Would you restate each entry word for word, omitting the pictures?

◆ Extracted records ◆
○ ○ ○ ○ ○

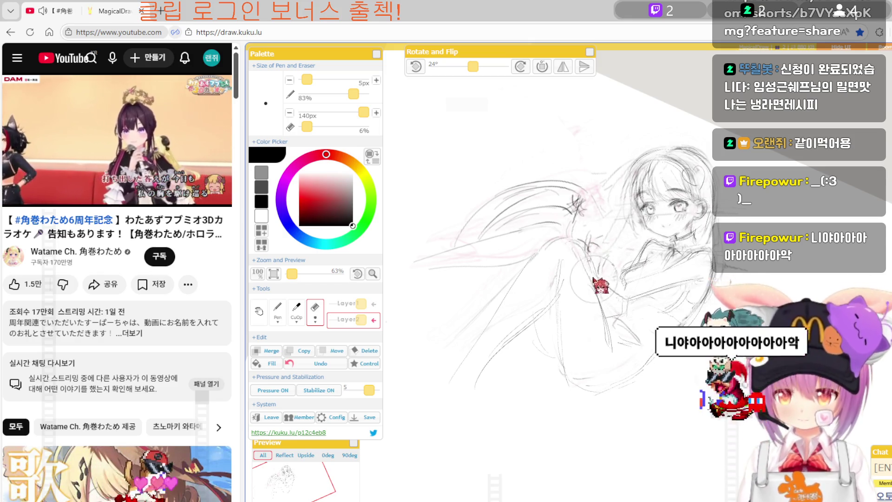
pyautogui.press('b')
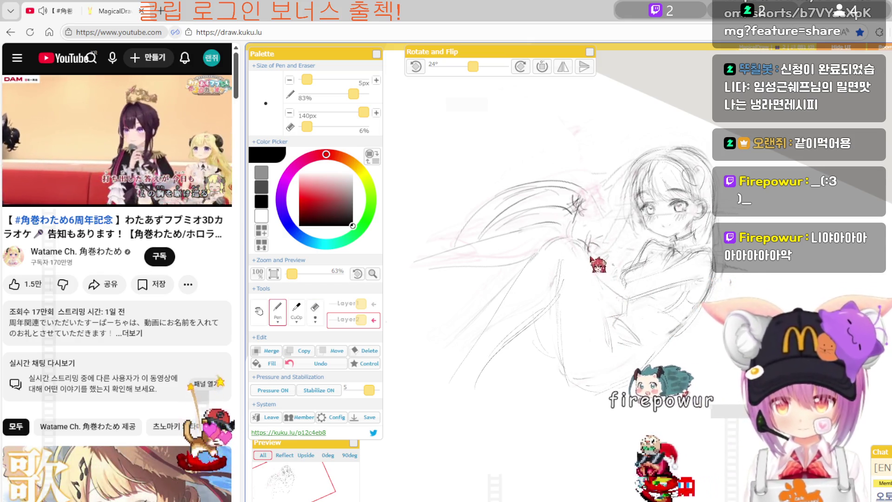
pyautogui.press('e')
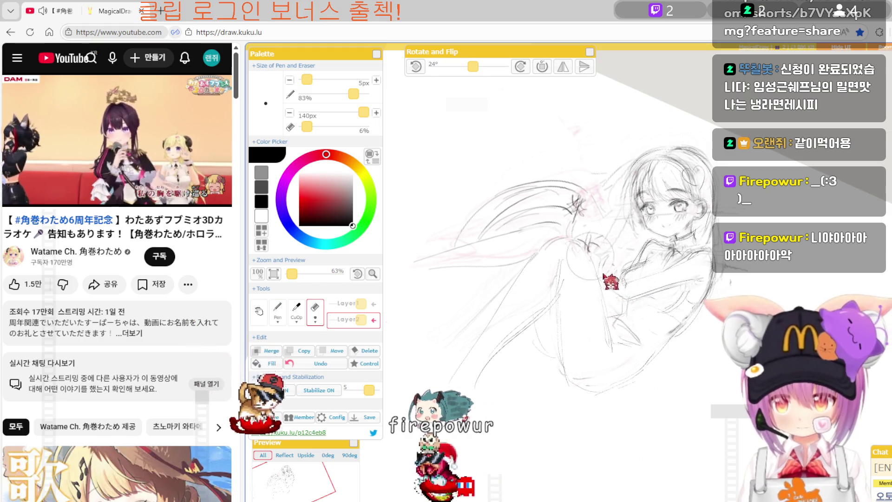
pyautogui.press('b')
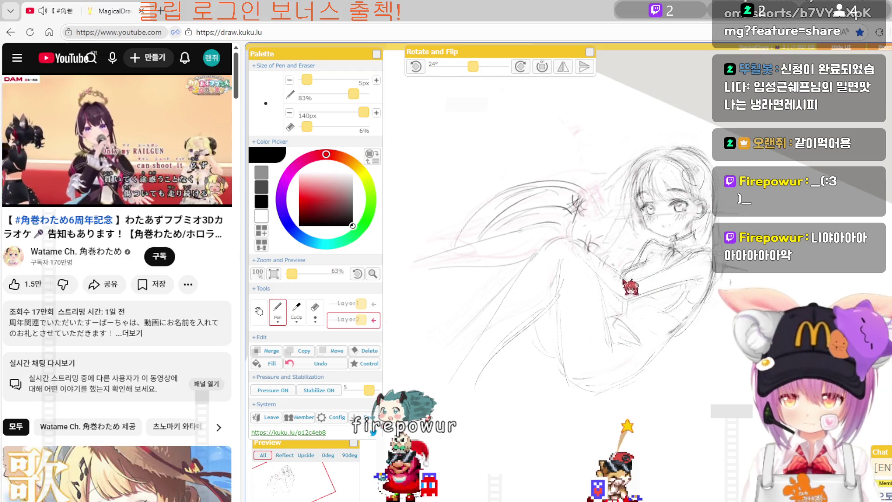
# Finish cleaning up the hair lines and reduce the canvas rotation to 8°.
pyautogui.press('e')
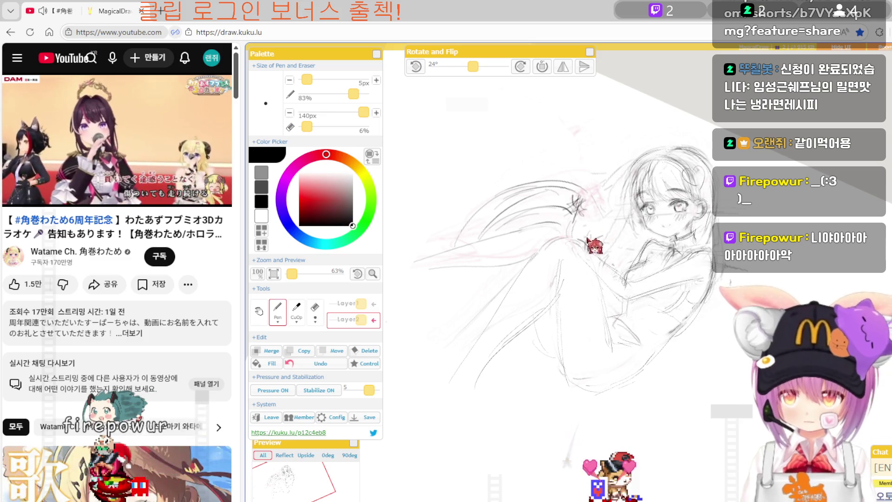
pyautogui.press('p')
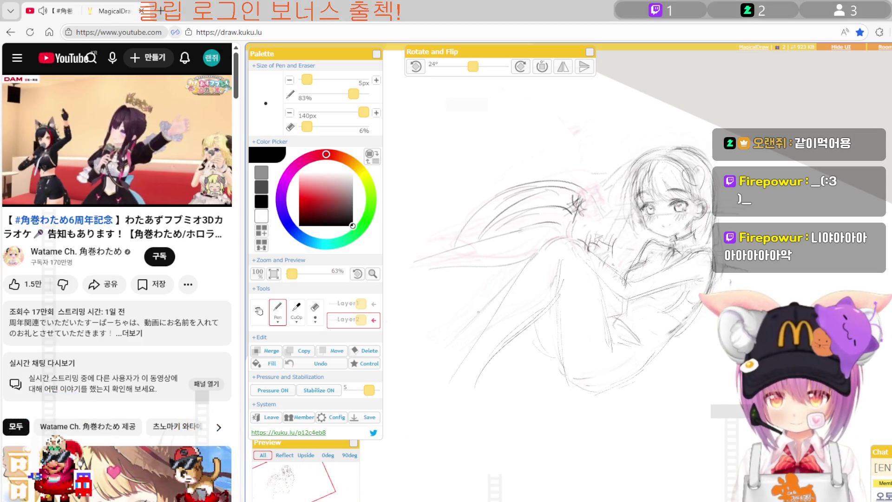
pyautogui.press('e')
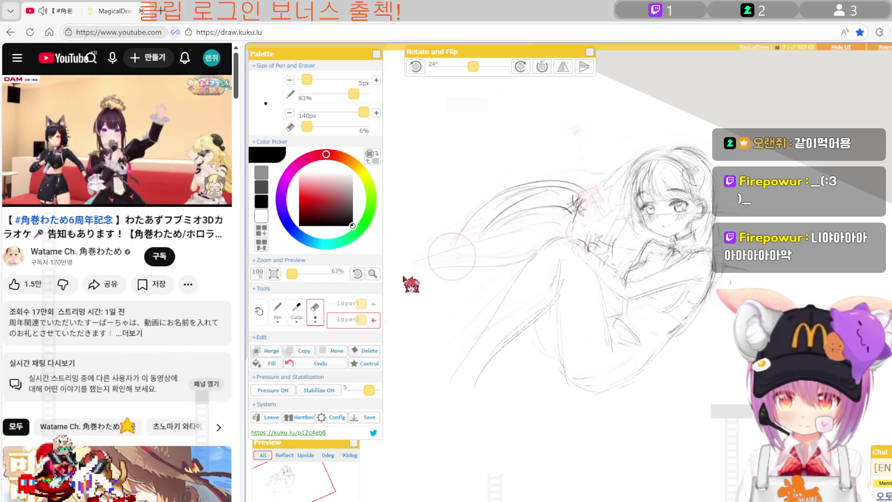
pyautogui.press('p')
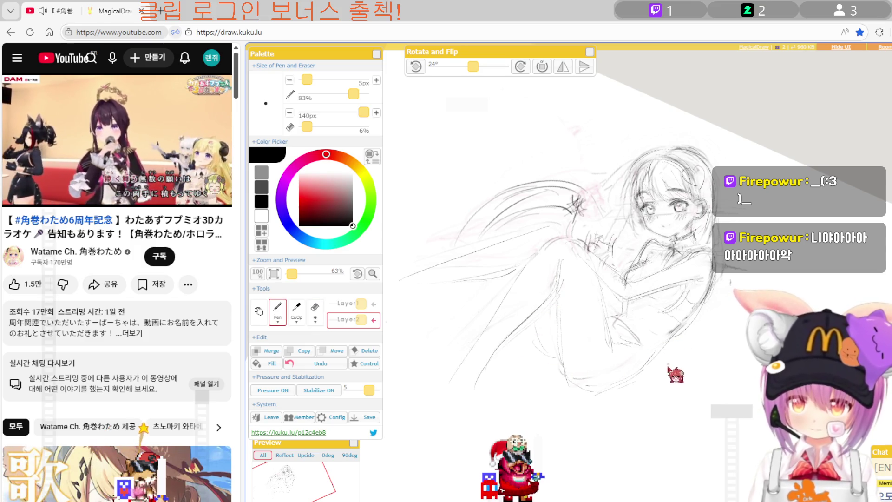
pyautogui.press('Left')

○ ○ ○ ○ ○

◆ ANSWER BELOW ◆
pyautogui.press('b')
pyautogui.press('e')
pyautogui.press('b')
# Finish cleaning up the hair lines and reduce the canvas rotation to 8°.
pyautogui.press('e')
pyautogui.press('p')
pyautogui.press('e')
pyautogui.press('p')
pyautogui.press('Left')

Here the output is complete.